2020年7月26日日曜日

拾い読み日記 196


 レベッカ・ソルニット『迷うことについて』、津村記久子『サキの忘れ物』、梨木香歩『ほんとうのリーダーのみつけかた』、岬多可子『桜病院周辺』を、立て続けに読んだ。何をいそいでいるのかわからないのだが、読み始めると、読み終えたくなる。こういうときに、読めるだけ読みたい。

 自分の心身の状態は、今日の天気みたいに、めまぐるしく変わる。読みたい本も、読める本も、毎日ちがう。

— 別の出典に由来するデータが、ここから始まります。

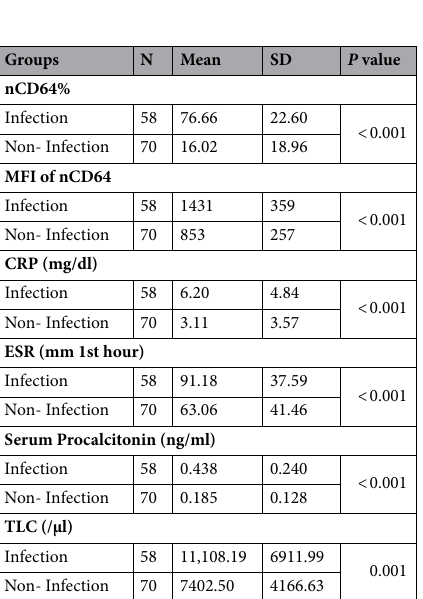
Table 2. Biomarkers to differentiate between infection vs inflammation in severe alcoholic hepatitis. Data is presented as mean ± SD. Independent samples t test used. #Presented in median (interquartile range) and compared by Mann Whitney U test used. p < 0.05 significant. nCD64% Neutrophils CD64 expression in percentage, MFI Mean fluorescence intensity, CRP C-reactive protein, ESR erythrocyte sedimentation rate, TLC total leukocyte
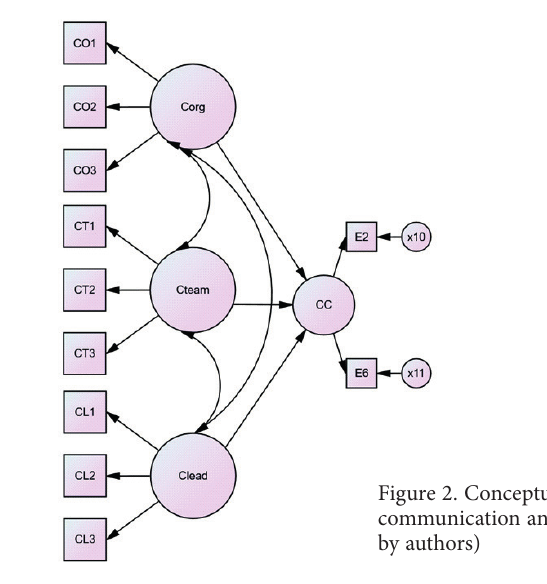
Figure 2. Conceptual model of organizational communication and creativity (source: created by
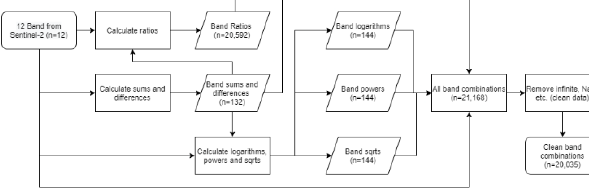
Figure 2 . Methodology workflow for generating new features based from band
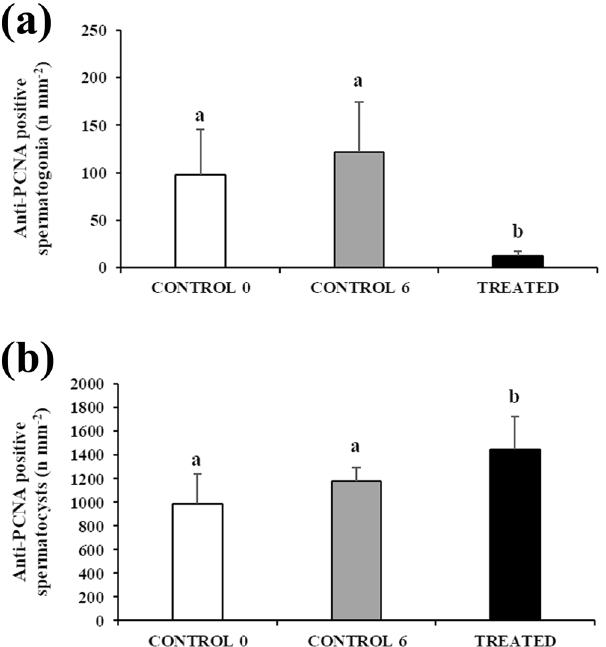
Figure 6. Changes in mean (± sd) anti-proliferating cell nuclear antigen (PCNA) positive germ cell density in untreated (CONTROL 0, n = 5), treated with saline solution for 6 weeks (CONTROL 6, n = 9) or treated with rFsh for 6 weeks (TREATED, n = 4) juvenile meagre males. ( a ) Anti-PCNA positive single A spermatogonia. ( b ) Anti-PCNA positive spermatocysts. Different letters represent statistically significant differences (ANOVA; P <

探るように、本をめくって、読んでみる。うまく入れるときも、入れないときもある。読める、ということは、奇跡みたいなことかも、とちらっと思った。

 はじめて文庫本を買ったときの千春(「サキの忘れ物」)のように、本を読みたい。


 いつもより遅くて長い帰り道を歩きながら、千春は、これがおもしろくてもつまらなくてもかまわない、とずっと思っていた。それ以上に、おもしろいかつまらないかをなんとか自分でわかるようになりたいと思った。

 
 「隣のビル」も、よかった。抑圧からの逃れかたが、素敵だった。手をのばして、身体をあずけて、迷い込めばいいのだ。この主人公の上司みたいに、高圧的で理不尽なことをいう男の夢は、ときどきみる。